Before any paranoid moms see this on Facebook, no it is not actually an onion nor can you contract it from onions. Just a disclaimer.
Coronavirus is an onion because it has so many layers. When you get past one layer you just find more and each one makes you want to cry a little bit harder.
At first, the onion seems completely harmless. Back in January I remember saying these exact words, “It’s just like a flu or something, it’s not that bad, we will be fine.” Oh how wrong I was. When the first layer of an onion is peeled off, it’s really satisfying right? That’s what the cancellation of school was at first. In a few short weeks I’d come to find out how much I miss school. I was so excited to have a break, but I was acting like summer had started already. I downloaded this app called Yubo to pass the time. It was basically a place for random teenagers across the world to have a video group chat and make new friends while we were all bored. I also spent a lot of time texting friends and just chatting. My work even closed down so I truly had nothing to do. No one knew what was going to happen so it was really just a free for all. It seemed fine, there wasn’t many cases in America yet, the environment was clearing up, we seemed okay.
Eventually the juices from the next layer started to sting my eyes. The crazy Costco raids, the violence, the fear of even your neighbor, it seemed like the world was ending. I was so scared. My mom binge purchased so much food for no reason because she was legitimately afraid that we would run out of food or water. At this point school was deciding how to take place for the rest of the year and that is when I started to get really bad anxiety. I recently found that chewing gum helps with my anxiety. I also started to miss my friends a lot. It wasn’t enough to just text them anymore. It was becoming suffocating staying home all day.

Exercise tasks:
1 – In the essay about the coronavirus, the sentence beginning "The crazy Costco raids" lists several things. Name each of them.
2 – Continue the coronavirus essay from its last sentence.

Dataset entries:

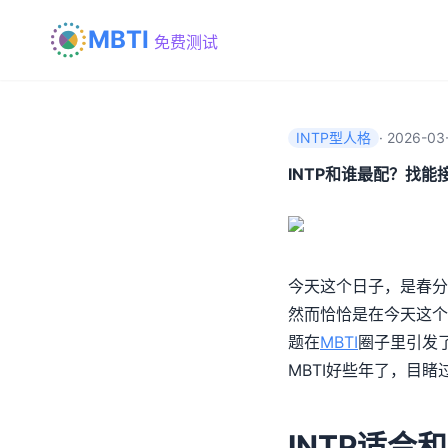
MBTI
免费测试
INTP型人格
·
2026-03-
INTP和谁最配？找
今天这个日子，是春分
然而恰恰是在今天这个
题在
MBTI
圈子里引发了
MBTI好些年了，目
INTP适合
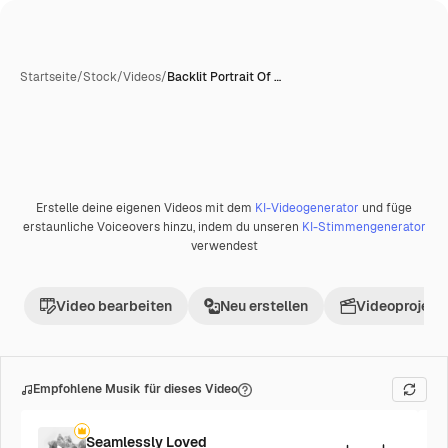
Startseite
/
Stock
/
Videos
/
Backlit Portrait Of …
Erstelle deine eigenen Videos mit dem
KI-Videogenerator
und füge
erstaunliche Voiceovers hinzu, indem du unseren
KI-Stimmengenerator
verwendest
Video bearbeiten
Neu erstellen
Videoprojekt 
Empfohlene Musik für dieses Video
Seamlessly Loved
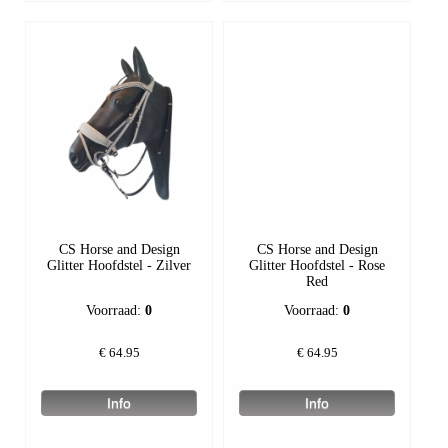
CS Horse and Design
CS Horse and Design
Glitter Hoofdstel - Zilver
Glitter Hoofdstel - Rose
Red
Voorraad:
0
Voorraad:
0
€
64.95
€
64.95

Task-by-task answers:
1 – The crazy Costco raids, the violence, and the fear of even your neighbor.

2 –
At this point in the onion, it is getting hard to keep my eyes open. At least before we had hope that this situation would pass in just a few weeks. It’s not looking too good at this point. School is closed for the rest of the year. Actually, everything is closed. People are starting to get upset, some taking to the streets to protest the lock down. Tensions are high, people are arguing, we have no real leadership from the government. My mom and I were watching the broadcasts daily and there seemed to be nothing new for weeks besides petty political arguments. I’m a mess and I have no structure and a terrible sleep schedule. I don’t even know what day it is most of the time. Then Ramadan starts. For my family, we went all out this year. I spent hours and hours in the kitchen with my mom cooking some extravagant meals. It’s not like my mom had anything better to do. My uncle was coming over every other day because he got lonely in his house all by himself. It was nice, having family time and eating meals together for hours at a time everyday. However, this completely threw me off. I couldn’t keep up between fasting, cooking, family time, and my homework and other responsibilities. I fell really behind in school. I was really really struggling. My anxiety got even worse at this stage. Something that helped me was going on night drives. My uncle has a real nice car and let me drive down PCH for a long time one night. I felt like I could finally breathe again, at least for a little bit. My work had also opened up, which was a relief to have human interaction again, however so limited.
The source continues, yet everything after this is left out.